Jonathan Nolan (or Jonah, as he is called by his family and friends) clearly cracked the code when it comes to sibling collaboration — he and older brother, Christopher Nolan, co-wrote the screenplays for “The Dark Knight,” “The Dark Knight Rises” and “The Prestige” — but now the younger Nolan has ventured well beyond Gotham’s city limits. He’s the creator of the CBS crime drama “Person of Interest,” which centers on reclusive tech billionaire Harold Finch (Michael Emerson), who has figured out the math of murder — his computer system sucks in massive surveillance data and spits out the Social Security number of New York’s next killers and victims. The show stars Jim Caviezel as John Reese, an ex-CIA agent who finds himself working for the city’s only crystal-ball crime unit. “Person of Interest” is barreling toward a May 17 season finale so we caught up with Nolan to check on life and death in the big city.
HC: On any show, the interaction between the writers and the cast — and sometimes even the audience — affects the evolving rhythms of the show. Have you found that to be true with this show? And if so, what kind of surprises did that deliver?
JN: That was the part of TV that I was most attracted to — the long-term collaboration with writers, directors, and actors, the give and take and slow burn with who these characters will become. It’s incredibly exciting to be building that transcontinental feedback loop between the writers room in L.A. and the set in N.Y.C.
HC: If you had to pick — and you do — which character in this first season is the closest to your own voice?

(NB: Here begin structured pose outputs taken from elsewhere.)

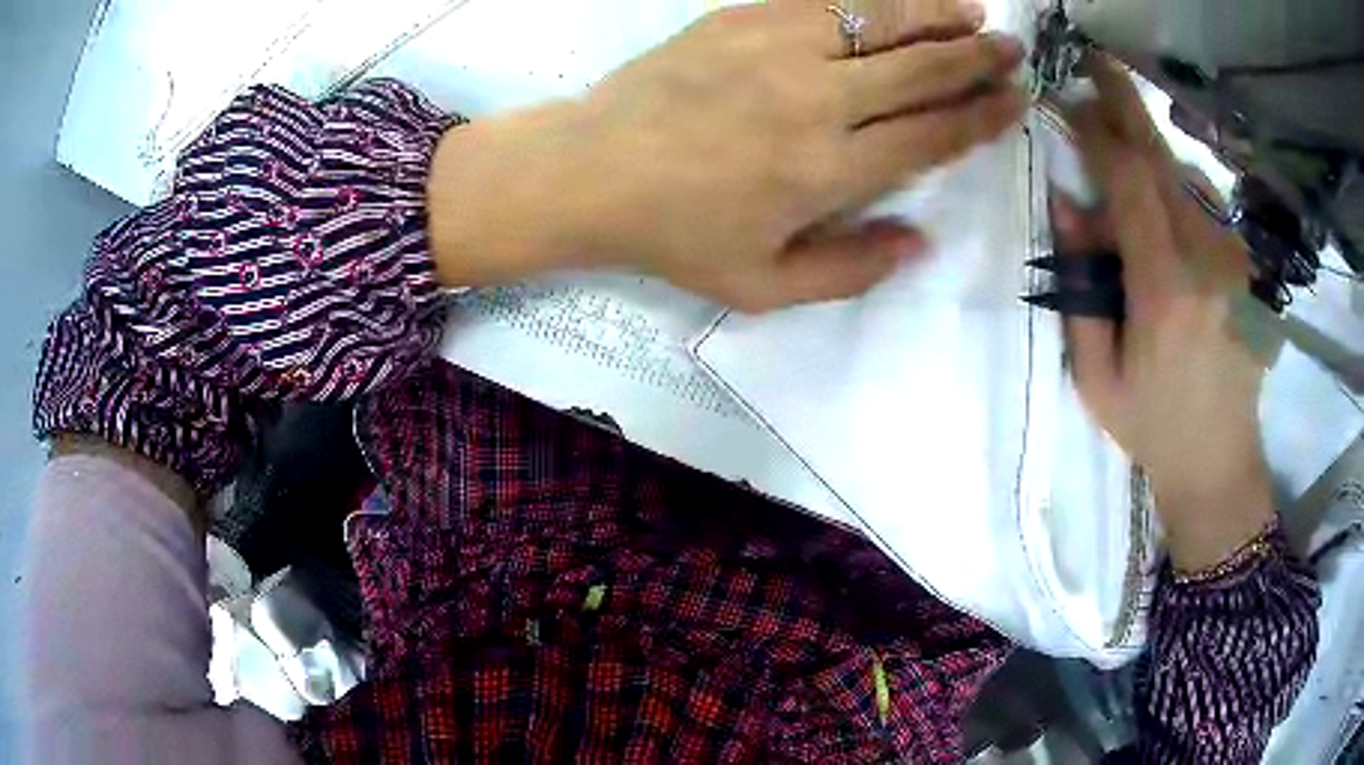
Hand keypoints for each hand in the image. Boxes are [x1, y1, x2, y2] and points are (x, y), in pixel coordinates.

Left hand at [428, 0, 1026, 310]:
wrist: (591, 170)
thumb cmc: (674, 234)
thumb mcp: (762, 286)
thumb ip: (849, 271)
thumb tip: (920, 242)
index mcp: (829, 171)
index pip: (932, 135)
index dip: (982, 116)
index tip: (1015, 100)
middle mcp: (818, 101)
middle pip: (921, 71)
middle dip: (977, 58)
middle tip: (1013, 49)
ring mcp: (779, 48)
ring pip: (881, 21)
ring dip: (936, 15)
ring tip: (974, 12)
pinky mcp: (743, 18)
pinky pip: (825, 0)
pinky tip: (898, 0)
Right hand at [1054, 55, 1272, 570]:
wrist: (1219, 462)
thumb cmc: (1152, 427)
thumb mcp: (1097, 372)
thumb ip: (1081, 285)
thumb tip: (1068, 204)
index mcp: (1165, 291)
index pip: (1129, 182)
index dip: (1095, 134)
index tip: (1064, 106)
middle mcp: (1206, 262)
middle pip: (1163, 160)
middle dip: (1126, 105)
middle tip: (1095, 62)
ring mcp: (1231, 262)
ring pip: (1184, 177)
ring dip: (1148, 147)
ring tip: (1118, 135)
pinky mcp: (1242, 268)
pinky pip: (1202, 206)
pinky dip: (1173, 184)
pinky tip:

JN: When I was writing the pilot I was traveling with my wife and struggling to find the voice for Finch’s character. Over dinner I was complaining about online social networks and people’s willingness to divulge their personal information and watching my wife’s eyes glaze over — this was roughly the millionth time she’d heard this rant. She cut me off and said ‘That’s Finch.’ I guess she figured if she had to listen to my endless complaints about the information age they’d be more pleasant coming from Michael Emerson.